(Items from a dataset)
>>>
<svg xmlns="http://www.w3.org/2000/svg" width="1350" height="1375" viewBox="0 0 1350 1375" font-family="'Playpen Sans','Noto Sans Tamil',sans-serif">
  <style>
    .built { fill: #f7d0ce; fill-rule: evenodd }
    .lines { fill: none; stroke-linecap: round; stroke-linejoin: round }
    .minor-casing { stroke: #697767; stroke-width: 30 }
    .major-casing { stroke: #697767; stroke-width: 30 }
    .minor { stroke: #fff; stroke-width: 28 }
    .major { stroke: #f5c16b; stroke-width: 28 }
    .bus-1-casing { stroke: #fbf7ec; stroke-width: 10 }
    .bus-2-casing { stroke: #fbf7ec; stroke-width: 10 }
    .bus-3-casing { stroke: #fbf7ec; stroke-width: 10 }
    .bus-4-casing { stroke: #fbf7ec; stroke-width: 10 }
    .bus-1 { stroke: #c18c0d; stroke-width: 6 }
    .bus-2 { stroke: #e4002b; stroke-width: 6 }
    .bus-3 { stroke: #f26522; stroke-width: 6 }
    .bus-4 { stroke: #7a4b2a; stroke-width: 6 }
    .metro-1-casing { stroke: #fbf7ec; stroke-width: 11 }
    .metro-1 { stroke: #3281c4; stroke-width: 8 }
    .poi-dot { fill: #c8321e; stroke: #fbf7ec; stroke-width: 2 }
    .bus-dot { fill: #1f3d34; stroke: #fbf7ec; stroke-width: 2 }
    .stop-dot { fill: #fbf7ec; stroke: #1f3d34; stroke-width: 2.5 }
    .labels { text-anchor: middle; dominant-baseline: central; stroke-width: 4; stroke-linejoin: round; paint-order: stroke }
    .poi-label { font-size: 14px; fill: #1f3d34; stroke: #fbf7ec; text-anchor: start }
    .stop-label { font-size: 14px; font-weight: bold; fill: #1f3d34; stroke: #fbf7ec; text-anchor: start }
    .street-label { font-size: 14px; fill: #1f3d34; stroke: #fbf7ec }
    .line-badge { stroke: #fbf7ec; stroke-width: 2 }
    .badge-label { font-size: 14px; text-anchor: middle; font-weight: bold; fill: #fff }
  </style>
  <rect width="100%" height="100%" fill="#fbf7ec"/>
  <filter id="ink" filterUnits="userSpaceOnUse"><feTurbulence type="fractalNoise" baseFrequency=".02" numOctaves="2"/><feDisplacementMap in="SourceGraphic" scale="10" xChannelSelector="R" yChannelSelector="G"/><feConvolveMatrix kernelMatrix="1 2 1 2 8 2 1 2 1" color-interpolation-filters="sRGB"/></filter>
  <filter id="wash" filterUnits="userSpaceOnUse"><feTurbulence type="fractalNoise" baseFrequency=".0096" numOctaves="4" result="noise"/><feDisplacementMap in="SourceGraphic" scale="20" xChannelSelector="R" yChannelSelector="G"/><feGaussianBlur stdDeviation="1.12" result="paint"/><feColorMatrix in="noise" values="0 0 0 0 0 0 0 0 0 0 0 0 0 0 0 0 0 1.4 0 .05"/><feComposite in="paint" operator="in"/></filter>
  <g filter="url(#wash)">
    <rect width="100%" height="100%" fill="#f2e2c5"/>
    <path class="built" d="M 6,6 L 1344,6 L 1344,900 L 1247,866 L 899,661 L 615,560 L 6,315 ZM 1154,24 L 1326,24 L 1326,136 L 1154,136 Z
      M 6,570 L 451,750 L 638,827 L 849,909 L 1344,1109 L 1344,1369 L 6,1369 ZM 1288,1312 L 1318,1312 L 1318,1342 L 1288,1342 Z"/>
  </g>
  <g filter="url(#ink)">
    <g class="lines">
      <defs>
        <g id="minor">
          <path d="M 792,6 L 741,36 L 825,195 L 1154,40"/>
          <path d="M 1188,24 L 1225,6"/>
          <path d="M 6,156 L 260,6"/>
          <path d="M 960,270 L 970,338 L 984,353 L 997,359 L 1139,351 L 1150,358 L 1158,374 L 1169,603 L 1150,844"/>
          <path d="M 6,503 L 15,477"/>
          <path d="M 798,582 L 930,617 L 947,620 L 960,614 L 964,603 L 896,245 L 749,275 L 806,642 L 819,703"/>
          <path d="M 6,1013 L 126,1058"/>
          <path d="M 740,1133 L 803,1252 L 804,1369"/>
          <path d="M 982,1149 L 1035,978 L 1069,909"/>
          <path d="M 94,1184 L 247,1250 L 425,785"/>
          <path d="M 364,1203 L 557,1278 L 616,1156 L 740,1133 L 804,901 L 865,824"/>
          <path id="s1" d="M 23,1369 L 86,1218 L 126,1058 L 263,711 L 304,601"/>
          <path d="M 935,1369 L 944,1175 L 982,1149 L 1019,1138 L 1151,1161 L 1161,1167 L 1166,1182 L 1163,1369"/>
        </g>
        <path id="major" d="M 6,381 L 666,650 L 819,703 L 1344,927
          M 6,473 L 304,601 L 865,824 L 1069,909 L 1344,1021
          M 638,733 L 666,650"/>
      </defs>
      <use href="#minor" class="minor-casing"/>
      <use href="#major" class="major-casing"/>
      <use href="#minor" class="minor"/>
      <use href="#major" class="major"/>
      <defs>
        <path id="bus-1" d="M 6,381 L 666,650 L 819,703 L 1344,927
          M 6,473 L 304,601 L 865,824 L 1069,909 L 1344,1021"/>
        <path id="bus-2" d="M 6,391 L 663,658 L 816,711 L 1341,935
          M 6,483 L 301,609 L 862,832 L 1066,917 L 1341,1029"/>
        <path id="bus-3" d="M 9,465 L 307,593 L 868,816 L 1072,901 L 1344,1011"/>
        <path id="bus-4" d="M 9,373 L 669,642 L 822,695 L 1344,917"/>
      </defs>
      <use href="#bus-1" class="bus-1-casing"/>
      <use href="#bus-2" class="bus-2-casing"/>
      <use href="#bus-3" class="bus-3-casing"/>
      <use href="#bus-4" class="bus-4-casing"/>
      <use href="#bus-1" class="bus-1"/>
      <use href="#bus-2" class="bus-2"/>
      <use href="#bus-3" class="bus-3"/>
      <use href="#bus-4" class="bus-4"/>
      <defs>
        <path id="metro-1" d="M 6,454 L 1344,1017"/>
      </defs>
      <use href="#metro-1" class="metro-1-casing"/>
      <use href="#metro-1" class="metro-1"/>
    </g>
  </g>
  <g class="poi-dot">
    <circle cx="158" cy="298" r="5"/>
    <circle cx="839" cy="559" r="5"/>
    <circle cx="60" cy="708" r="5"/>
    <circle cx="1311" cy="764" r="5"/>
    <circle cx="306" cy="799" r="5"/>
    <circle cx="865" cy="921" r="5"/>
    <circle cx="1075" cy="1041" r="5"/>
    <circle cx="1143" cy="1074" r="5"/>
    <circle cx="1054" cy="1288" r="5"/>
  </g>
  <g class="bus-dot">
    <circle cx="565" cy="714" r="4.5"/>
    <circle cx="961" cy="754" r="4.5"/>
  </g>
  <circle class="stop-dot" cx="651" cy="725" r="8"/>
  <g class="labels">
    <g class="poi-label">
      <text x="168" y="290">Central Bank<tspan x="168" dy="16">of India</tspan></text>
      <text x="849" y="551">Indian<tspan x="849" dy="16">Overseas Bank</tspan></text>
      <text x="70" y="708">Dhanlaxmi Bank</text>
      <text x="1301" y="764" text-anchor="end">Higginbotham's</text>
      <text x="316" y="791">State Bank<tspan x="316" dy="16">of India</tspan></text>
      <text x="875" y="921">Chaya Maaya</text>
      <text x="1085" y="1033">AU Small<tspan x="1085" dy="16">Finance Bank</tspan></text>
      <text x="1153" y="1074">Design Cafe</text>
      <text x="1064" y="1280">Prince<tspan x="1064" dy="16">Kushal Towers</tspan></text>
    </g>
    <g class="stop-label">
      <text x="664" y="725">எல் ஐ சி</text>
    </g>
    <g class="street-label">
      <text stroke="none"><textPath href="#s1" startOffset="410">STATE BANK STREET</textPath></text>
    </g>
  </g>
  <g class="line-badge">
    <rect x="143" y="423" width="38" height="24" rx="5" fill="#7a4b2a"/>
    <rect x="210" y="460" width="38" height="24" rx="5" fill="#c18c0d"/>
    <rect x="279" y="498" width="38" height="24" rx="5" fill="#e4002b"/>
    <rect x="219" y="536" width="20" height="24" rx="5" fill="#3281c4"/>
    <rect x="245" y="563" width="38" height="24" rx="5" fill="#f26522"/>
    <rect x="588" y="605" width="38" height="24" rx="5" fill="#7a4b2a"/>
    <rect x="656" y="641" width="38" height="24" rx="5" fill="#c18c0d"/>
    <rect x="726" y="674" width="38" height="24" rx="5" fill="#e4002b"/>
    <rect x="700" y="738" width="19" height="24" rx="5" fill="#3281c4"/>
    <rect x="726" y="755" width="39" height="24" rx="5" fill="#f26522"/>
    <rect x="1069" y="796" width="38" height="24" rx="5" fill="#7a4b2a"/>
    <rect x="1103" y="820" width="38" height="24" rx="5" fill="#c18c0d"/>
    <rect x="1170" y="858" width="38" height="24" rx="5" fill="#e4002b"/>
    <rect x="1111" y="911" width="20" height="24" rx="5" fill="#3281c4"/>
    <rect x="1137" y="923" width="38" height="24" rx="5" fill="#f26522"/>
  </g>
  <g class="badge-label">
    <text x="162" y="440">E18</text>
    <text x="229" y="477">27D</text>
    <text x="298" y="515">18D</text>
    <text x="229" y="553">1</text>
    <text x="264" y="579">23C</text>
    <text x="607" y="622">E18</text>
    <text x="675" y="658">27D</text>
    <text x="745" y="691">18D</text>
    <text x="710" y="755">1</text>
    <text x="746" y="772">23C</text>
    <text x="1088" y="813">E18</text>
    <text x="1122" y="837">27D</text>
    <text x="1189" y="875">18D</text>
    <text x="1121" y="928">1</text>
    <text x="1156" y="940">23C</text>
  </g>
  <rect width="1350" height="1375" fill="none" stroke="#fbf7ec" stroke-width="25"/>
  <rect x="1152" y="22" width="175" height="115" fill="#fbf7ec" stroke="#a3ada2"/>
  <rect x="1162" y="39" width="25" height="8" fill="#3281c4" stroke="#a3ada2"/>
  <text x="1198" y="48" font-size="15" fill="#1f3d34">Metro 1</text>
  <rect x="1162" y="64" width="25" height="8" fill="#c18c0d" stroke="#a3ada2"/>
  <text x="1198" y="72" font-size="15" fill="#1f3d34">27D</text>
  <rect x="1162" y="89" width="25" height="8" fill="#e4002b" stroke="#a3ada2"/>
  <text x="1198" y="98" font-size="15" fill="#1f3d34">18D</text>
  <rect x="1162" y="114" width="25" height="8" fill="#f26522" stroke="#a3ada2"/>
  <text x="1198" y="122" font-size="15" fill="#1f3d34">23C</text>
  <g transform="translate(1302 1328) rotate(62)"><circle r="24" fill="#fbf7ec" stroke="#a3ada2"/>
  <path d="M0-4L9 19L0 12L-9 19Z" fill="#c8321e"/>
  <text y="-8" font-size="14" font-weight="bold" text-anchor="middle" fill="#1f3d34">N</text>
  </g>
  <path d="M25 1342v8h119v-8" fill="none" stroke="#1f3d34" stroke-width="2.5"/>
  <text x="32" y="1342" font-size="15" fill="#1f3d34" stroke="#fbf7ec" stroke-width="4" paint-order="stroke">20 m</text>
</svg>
<<<
List every line above that contains the word "lines".

Solution for this problem —
    .lines { fill: none; stroke-linecap: round; stroke-linejoin: round }
    <g class="lines">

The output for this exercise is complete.